** Exercise data follows **
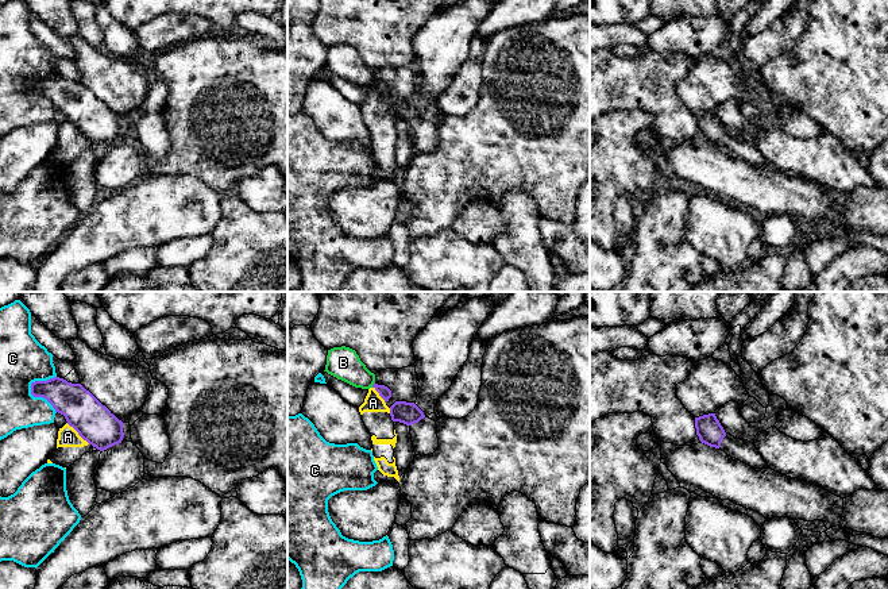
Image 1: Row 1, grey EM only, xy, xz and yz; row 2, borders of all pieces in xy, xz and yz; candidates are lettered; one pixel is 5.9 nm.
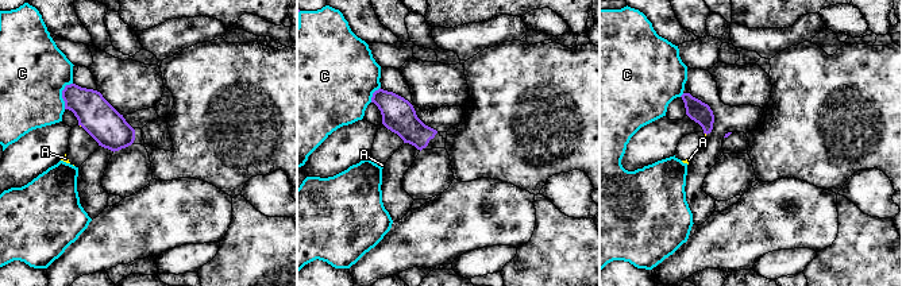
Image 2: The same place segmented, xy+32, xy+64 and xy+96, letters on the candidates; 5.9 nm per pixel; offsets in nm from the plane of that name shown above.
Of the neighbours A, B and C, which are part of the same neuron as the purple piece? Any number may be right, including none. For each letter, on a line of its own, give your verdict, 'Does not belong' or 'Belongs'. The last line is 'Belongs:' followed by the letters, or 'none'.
A: Does not belong
B: Does not belong
C: Does not belong
Belongs: none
** End of Exercise data **
| Work item |
Set down exactly the lines from the one that contains "Of the neighbours" to the final line above, both included, and nothing more.

| Answer to this task |
Of the neighbours A, B and C, which are part of the same neuron as the purple piece? Any number may be right, including none. For each letter, on a line of its own, give your verdict, 'Does not belong' or 'Belongs'. The last line is 'Belongs:' followed by the letters, or 'none'.
A: Does not belong
B: Does not belong
C: Does not belong
Belongs: none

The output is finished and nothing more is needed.